Role-Play Exercise: When Someone Ignores Your Boundaries
Scenario: You’ve told someone before not to talk about diets, weight, or food, but they keep bringing it up
· Them: "I know you don’t like diet talk, but I just have to tell you about this new plan I’m trying!"
· Your Response (Firm & Reiterating the Boundary):"I’ve told you before that diet talk isn’t helpful for me. If we keep having this conversation, I’ll have to step away."
· Them: "You’re being so sensitive about this."
· Your Response (Holding Your Ground): "This is about my health and my boundaries, not about sensitivity. I need you to respect that."
Practice This Exercise:
Have a friend or therapist pretend to ignore your boundary so you can practice standing your ground.
Work on keeping a neutral, calm tone while being assertive.
If someone continues to push your boundaries, you have every right to remove yourself from the conversation.
Role-Play Exercise: Talking to a Significant Other About Your Eating Disorder
Scenario: You want to open up to your partner about your eating disorder and set boundaries for support.
· You: "I want to share something important with you. I struggle with an eating disorder, and I’m working on recovery. I don’t expect you to fix it, but I do want you to understand what I’m going through."
· Them: "I had no idea! What can I do to help?"
· Your Response (Giving Clear Support Needs):"I really appreciate that. The best way to support me is to avoid commenting on my food or body, and just listen when I need to talk."
Practice This Exercise:
Have a trusted person pretend to be your significant other so you can practice saying these words out loud.
Try different responses based on how supportive or confused they seem.
Opening up can be scary, but practicing ahead of time helps you feel more in control of the conversation.
Role-Play Exercise: Dealing with a Social Eating Situation
Scenario: You’re at a gathering where food is a focus, and you feel pressured to eat a certain way.
· Them: "Come on, just have a little more! You barely ate anything!"
· Your Response (Kind but Firm):"I appreciate the offer, but I’m eating in a way that feels right for me."

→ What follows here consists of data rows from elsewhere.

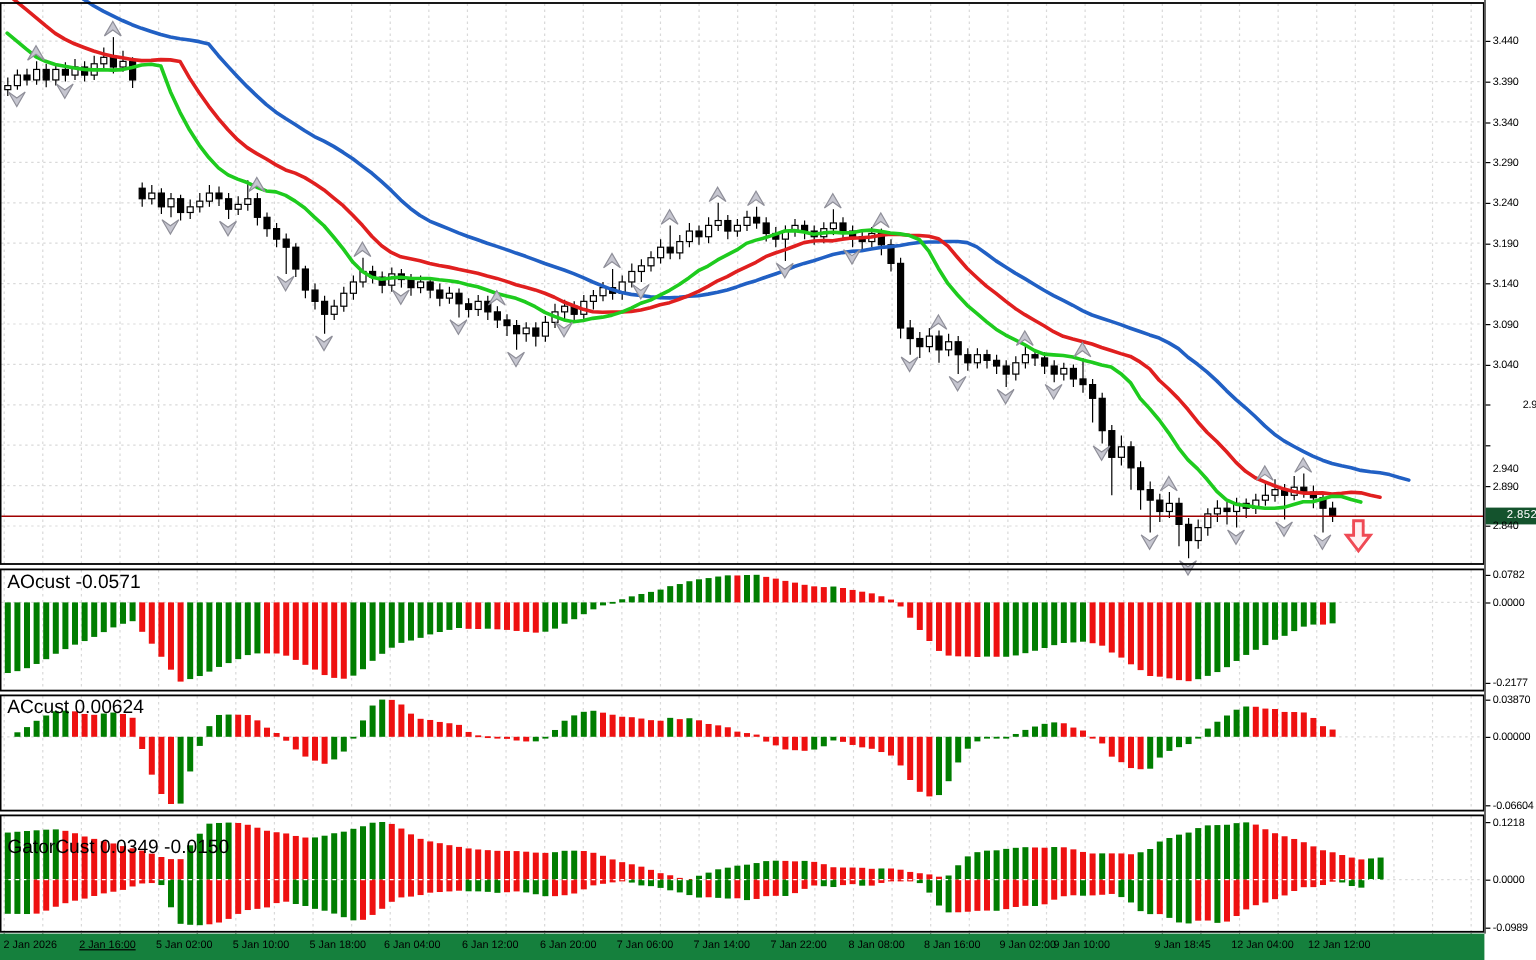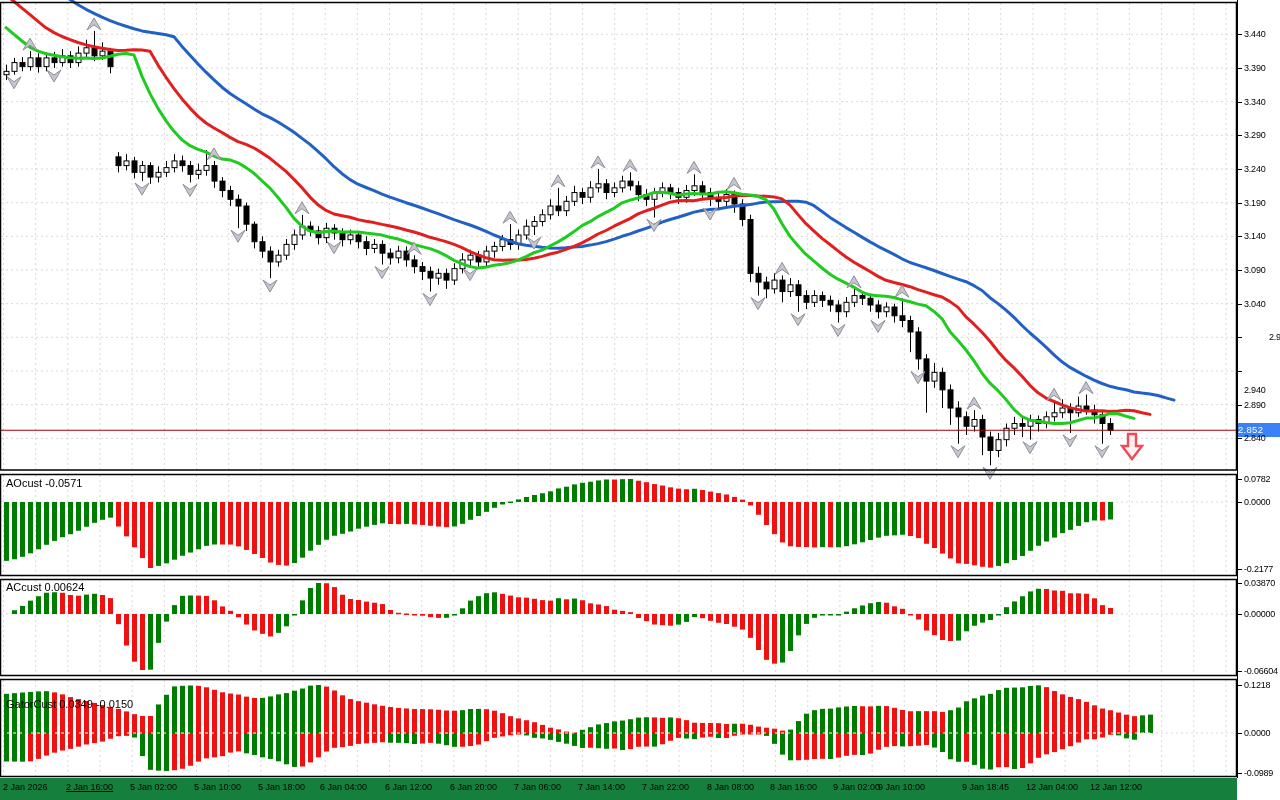--- a/index.html
+++ b/index.html
@@ -2,25 +2,25 @@
 <html><head>
 <meta charset="utf-8">
 <style>
   html,body{margin:0;padding:0;background:#ffffff;}
   #root{position:relative;width:1280px;height:800px;background:#ffffff;overflow:hidden;
         font-family:"Liberation Sans",sans-serif;-webkit-font-smoothing:none;}
   #gfx{position:absolute;left:0;top:0;}
   .axis-col{position:absolute;left:1237px;top:0;width:43px;height:778px;background:#fff;border-left:1px solid #000;}
   .axis-label{position:absolute;left:6px;transform:translateY(-50%);font-size:9px;color:#000;white-space:nowrap;letter-spacing:-0.2px;}
   .axis-tick{position:absolute;left:0;width:4px;height:1px;background:#000;}
-  .price-badge{position:absolute;left:0px;width:43px;height:14px;background:#3b82f6;color:#fff;
-               font-size:9.5px;line-height:14px;text-align:left;letter-spacing:0.3px;}
+  .price-badge{position:absolute;left:0px;width:43px;height:14px;background:#14532d;color:#fff;
+               font-size:9.5px;line-height:14px;text-align:right;letter-spacing:0.3px;}
   .time-strip{position:absolute;left:0;top:778px;width:1237px;height:22px;background:#15803d;}
   .time-label{position:absolute;top:4px;font-size:9px;color:#000;white-space:nowrap;}
-  .pane-title{position:absolute;font-size:11px;color:#000;white-space:nowrap;z-index:5;}
+  .pane-title{position:absolute;font-size:16px;color:#000;white-space:nowrap;z-index:5;}
   .pane-title span{padding-right:0px;}
 </style>
 </head>
 <body>
 
 <div id="root">
   <svg id="gfx" width="1237" height="800">
       <line x1="3.5" y1="3" x2="3.5" y2="470" stroke="#d9d9d9" stroke-dasharray="2 3"></line>
       <line x1="3.5" y1="475" x2="3.5" y2="575" stroke="#d9d9d9" stroke-dasharray="2 3"></line>
       <line x1="3.5" y1="580" x2="3.5" y2="675" stroke="#d9d9d9" stroke-dasharray="2 3"></line>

· Them: "But it’s just one bite!"
· Your Response (Redirecting the Conversation):
"I’m good, thanks! So, how’s work been going for you?"
Practice This Exercise:
Have a friend play the role of someone pressuring you to eat.
Work on saying no politely but firmly.
You have the right to make choices about your food without feeling guilty. Practicing responses can help ease anxiety.
Final Tips for Role-Playing Boundary Setting
· Practice in a safe space
o Try this with a trusted friend, therapist, or even in front of a mirror
· Keep responses simple and direct
o Over-explaining can invite more pushback
· Stay calm and confident
o Even if people push back, your boundaries are valid
· Know when to walk away
o If someone won’t respect your boundary, you don’t have to continue the conversation
The more you practice, the easier it becomes to stand up for yourself. Your recovery deserves protection, and setting boundaries is an act of self-care.
Disclaimer: This information is intended for educational purposes and should not replace professional medical advice. If you or someone you know is in crisis or needs immediate help, please contact a healthcare professional or crisis intervention service immediately.